More than 14.4 million children under age 6 — which represents 68% of all children in the U.S. — have all of their “available” parents in the workforce according to a new data dashboard developed by Center for American Progress. These data underscore the need for a stable and sustainable child care system.

POLICY RADAR

Ohio announced this week that it would fund the costs of about 4,000 eye exams and glasses for K-12 students who need vision care. The program will be administered by the Ohio Optometric Foundation. A Statehouse News Bureau article published last year outlines the pressing need for vision care among Ohio children.

EVENTS & HAPPENINGS

The Columbus Metropolitan Club is hosting a panel on “understanding the new landscape of child care” on February 14; register here.

BEYOND THE BUCKEYE STATE

Bipartisan Policy Center published a tool for examining how licensing requirements for early childhood directors and teachers differ from state to state.

ProPublica highlights the child care crisis in Utah — a larger proportion of Utah families live in areas with few or no licensed care facilities than in any other state. State lawmakers have been resistant to investing in child care, and the ProPublica article explores how political, cultural, gender and generational divides in the Beehive State complicate efforts to win support for bolstering child care.

WHAT WE'RE READING

A new paper by the Early Childhood Scientific Council on Equity and the Environment published by Harvard examines the consequences of extreme heat on children’s development and health.

This article describes how the U.S. Department of Defense (DOD) has reduced weekly child care fees for DOD-run programs — as low as $54 weekly for those in the lowest income bracket.
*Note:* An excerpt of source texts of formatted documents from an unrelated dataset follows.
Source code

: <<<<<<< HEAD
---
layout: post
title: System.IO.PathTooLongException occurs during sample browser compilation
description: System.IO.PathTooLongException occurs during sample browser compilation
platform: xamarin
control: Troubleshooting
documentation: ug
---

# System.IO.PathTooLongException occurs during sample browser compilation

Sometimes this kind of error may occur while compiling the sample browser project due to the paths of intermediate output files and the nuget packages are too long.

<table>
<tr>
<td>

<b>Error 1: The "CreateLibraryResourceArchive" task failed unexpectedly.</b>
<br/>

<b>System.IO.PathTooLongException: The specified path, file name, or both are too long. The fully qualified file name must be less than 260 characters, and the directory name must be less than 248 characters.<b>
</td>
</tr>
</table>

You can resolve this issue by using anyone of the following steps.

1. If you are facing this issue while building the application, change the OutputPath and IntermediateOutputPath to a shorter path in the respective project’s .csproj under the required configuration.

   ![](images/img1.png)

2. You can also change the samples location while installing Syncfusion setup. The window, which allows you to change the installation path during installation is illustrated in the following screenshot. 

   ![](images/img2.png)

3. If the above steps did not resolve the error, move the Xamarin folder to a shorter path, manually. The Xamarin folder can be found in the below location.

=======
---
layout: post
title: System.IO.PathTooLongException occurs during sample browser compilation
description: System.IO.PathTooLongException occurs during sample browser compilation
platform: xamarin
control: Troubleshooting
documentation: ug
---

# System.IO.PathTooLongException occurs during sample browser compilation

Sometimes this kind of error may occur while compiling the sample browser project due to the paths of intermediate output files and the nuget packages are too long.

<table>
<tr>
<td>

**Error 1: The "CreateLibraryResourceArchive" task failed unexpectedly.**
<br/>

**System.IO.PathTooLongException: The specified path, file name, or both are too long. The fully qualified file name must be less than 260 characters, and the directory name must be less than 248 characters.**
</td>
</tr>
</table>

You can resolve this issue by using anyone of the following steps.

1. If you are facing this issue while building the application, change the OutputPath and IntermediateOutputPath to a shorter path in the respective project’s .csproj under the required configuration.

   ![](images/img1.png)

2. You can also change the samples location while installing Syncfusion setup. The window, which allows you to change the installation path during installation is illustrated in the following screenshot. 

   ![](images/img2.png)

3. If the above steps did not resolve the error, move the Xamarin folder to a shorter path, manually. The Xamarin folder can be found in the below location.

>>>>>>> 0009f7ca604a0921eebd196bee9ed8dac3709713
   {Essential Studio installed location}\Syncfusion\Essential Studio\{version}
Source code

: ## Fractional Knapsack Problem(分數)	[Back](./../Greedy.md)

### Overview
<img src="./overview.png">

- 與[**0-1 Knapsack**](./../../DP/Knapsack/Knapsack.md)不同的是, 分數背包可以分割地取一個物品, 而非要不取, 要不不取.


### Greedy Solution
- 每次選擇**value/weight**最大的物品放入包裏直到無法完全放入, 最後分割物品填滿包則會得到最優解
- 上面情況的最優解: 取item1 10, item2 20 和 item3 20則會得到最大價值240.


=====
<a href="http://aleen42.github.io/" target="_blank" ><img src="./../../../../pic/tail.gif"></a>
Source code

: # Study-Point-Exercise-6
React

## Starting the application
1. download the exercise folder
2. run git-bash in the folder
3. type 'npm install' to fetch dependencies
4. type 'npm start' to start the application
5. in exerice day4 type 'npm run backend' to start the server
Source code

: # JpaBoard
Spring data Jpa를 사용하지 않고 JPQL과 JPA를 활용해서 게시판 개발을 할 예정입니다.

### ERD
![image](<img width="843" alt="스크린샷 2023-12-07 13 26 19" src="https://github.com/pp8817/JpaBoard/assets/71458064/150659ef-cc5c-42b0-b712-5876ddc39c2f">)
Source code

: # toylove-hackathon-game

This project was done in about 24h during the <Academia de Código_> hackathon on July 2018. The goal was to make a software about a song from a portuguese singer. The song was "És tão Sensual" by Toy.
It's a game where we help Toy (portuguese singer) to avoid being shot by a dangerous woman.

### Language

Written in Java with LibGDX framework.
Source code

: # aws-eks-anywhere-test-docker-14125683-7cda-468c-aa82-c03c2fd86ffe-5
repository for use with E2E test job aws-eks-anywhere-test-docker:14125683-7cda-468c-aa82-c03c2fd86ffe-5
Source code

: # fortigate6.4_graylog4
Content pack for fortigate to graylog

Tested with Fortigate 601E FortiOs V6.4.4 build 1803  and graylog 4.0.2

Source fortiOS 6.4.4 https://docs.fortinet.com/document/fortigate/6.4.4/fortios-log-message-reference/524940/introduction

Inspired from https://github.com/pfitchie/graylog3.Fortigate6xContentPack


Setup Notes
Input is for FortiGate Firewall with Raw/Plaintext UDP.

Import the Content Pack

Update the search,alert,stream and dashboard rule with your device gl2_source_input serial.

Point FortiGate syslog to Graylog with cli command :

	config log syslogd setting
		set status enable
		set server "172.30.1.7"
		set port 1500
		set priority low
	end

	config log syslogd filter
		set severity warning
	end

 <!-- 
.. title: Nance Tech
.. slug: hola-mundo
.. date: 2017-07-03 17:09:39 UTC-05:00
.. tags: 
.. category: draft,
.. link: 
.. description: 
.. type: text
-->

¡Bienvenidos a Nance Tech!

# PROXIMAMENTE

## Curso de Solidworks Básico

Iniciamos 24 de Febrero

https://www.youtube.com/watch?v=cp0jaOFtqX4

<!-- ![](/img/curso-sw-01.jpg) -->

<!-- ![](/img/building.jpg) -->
The fee structure change is a result of an executive order from President Biden in 2023 requiring adjustments to child care fees for service members. Some have touted the military’s child care program as a model worth learning from, described by The 74 as “a dedicated, sustained public investment in child care across multiple settings.” Also of interest (though behind a paywall): The New York Times wrote in 2021 about lessons from the military for child care policy. (Did you know child care is considered essential to “military readiness”?)

This article from New York Magazine’s The Cut serves as a good reminder that many American families utilize patchwork rather than formal arrangements for child care — some out of financial necessity and some by choice. In fact, care provided by a relative other than a parent was the most popular form of child care, according to data from the U.S. Census Household Pulse Survey.

RESEARCH ROUND-UP

Hechinger Report outlines new research from economists that indicates too much overscheduling can be detrimental for children’s mental health. It’s an interesting and important analysis, but it curiously groups time spent on homework with extracurricular activities — both are considered “enrichment” in the analysis. It would be interesting to see the effects of sports, music or art lessons separate from homework time, the latter of which seems to have clear diminishing returns when scheduled in excess.